The Chemoresistance group of of IDIBELL and ICO’s ProCURE Program, led by Dr Alberto Villanueva, has collaborated in a study coordinated by the Institute of Bioengineering of Catalonia (IBEC) in which they have investigated the sequential use of combinations of low doses of Chemotherapeutic agents with BH3 mimetics to increase the efficacy of current treatments for rhabdomyosarcoma, a highly aggressive pediatric tumor. This new strategy, while improving the antitumor response, reduces the toxicity induced by the therapy and the antiapoptotic protection avoiding resistance to treatments. In this research project, both in vitro studies in cell lines and in vivo in orthoxenografts or PDOX derived from patients, have been combined.

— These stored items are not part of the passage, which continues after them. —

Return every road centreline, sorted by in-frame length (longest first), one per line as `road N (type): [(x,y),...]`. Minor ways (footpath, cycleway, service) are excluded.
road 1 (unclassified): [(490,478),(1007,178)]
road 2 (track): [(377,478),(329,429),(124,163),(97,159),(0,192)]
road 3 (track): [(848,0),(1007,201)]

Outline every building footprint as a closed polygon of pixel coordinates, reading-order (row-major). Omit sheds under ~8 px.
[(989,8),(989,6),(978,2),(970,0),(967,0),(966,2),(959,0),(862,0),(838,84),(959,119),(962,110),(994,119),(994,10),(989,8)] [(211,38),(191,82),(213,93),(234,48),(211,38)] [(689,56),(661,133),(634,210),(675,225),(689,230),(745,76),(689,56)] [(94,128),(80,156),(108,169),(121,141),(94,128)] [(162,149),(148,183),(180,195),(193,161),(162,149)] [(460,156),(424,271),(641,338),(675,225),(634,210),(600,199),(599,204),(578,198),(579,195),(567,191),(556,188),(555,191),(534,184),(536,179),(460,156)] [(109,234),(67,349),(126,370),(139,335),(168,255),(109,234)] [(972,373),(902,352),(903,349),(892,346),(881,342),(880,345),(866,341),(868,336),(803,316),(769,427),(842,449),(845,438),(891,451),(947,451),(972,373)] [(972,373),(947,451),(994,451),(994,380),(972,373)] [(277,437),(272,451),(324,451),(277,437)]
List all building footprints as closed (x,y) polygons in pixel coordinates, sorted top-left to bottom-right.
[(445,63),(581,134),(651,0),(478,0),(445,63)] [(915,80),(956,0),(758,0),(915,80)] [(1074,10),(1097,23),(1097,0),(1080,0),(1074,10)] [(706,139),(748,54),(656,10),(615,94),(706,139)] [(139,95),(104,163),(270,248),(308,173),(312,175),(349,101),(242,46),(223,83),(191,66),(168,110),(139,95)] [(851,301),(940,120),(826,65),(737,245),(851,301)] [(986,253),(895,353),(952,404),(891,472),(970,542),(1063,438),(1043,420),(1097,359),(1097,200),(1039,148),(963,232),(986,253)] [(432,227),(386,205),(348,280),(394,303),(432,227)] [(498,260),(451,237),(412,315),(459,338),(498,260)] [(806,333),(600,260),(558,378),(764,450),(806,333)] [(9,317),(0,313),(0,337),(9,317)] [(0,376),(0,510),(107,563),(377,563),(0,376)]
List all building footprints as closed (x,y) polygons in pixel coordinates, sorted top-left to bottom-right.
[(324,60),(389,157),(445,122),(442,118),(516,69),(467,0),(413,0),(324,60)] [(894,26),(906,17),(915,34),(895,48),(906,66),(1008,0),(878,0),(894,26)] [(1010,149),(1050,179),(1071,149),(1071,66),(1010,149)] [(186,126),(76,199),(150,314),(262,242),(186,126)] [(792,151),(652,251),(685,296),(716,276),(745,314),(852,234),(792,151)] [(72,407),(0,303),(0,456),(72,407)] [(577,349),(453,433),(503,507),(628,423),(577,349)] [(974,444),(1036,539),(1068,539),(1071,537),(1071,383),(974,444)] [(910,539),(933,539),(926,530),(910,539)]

Alberto Villanueva’s team has transferred its extensive experience in the generation of orthotopic tumor models in mice, that is, fragments of human tumors implanted in mice in the same organ of origin, from adult tumors to the pediatric field with the aim of helping to improve current therapeutic strategies. Thus, in recent years and in collaboration, for the most part, with the Pediatric Oncology Service of the Vall d’Hebron Hospital, they have generated an important bank of this type of pediatric tumor models. One of them is the one that has been used to advance in the improvement of the treatment of rhabdomyosarcoma presented in this work. In this regard, the Pediatric Oncology unit of the Hospital de Sant Joan de Deu has also participated in this study, as well as the spin-off Xenopat S.L as part of its corporate social action.
Rhabdomyosarcoma, the most common soft tissue sarcoma in pediatric patients, is a highly aggressive type of tumor that usually does not have a good prognosis, especially in refractory or relapsed patients. Currently the therapeutic strategy includes chemotherapy, radiotherapy and surgery, but the low survival rate in high-risk patients, as well as the high toxicities derived from the treatment and the lack of biomarkers show the need for new therapeutic strategies.